Instructions to follow:
The material below holds a span beginning at the line with "-67,7 +67,7 @@" and ending at the line with "position:absolute; left:46px; font-size:13px;". Quote that span exactly, both ends included, and only that span.

Dataset:
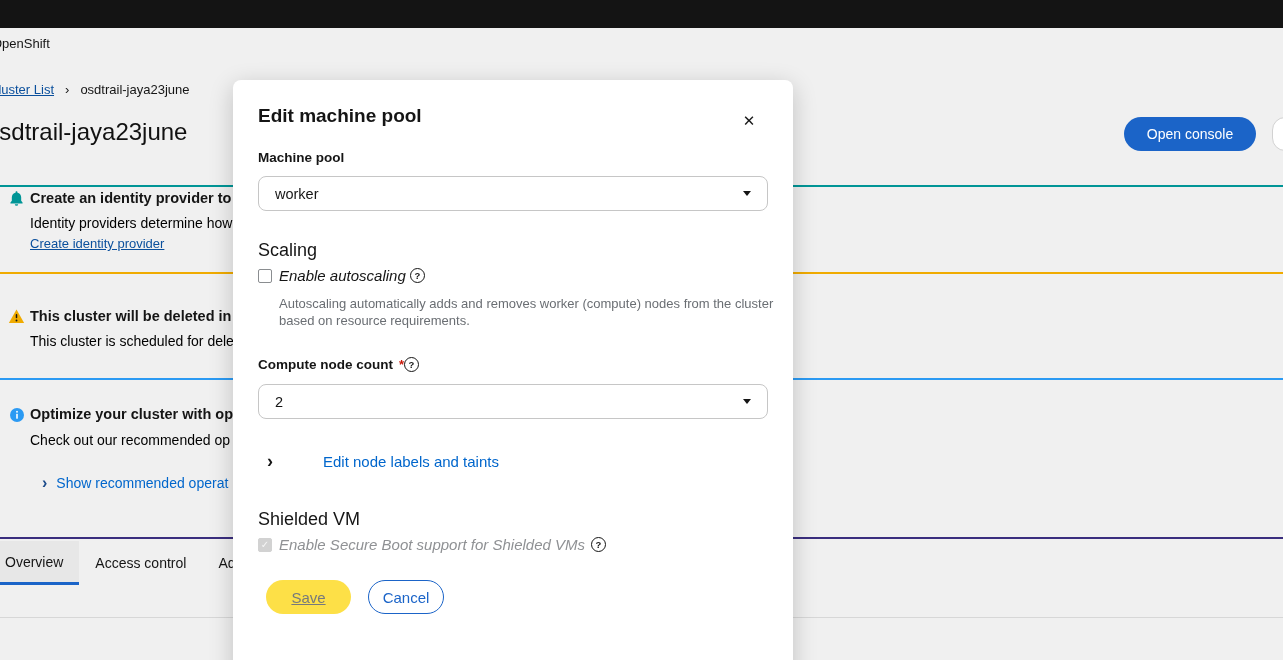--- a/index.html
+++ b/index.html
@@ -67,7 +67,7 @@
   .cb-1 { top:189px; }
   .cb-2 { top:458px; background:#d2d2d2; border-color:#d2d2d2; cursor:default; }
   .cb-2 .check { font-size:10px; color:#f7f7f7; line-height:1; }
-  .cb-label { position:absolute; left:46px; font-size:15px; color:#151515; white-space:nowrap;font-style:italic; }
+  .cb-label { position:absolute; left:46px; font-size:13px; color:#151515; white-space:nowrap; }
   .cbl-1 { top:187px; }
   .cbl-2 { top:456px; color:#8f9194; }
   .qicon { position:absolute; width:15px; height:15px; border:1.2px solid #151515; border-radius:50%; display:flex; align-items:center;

Reply to the exercise:
@@ -67,7 +67,7 @@
   .cb-1 { top:189px; }
   .cb-2 { top:458px; background:#d2d2d2; border-color:#d2d2d2; cursor:default; }
   .cb-2 .check { font-size:10px; color:#f7f7f7; line-height:1; }
-  .cb-label { position:absolute; left:46px; font-size:15px; color:#151515; white-space:nowrap;font-style:italic; }
+  .cb-label { position:absolute; left:46px; font-size:13px; color:#151515; white-space:nowrap; }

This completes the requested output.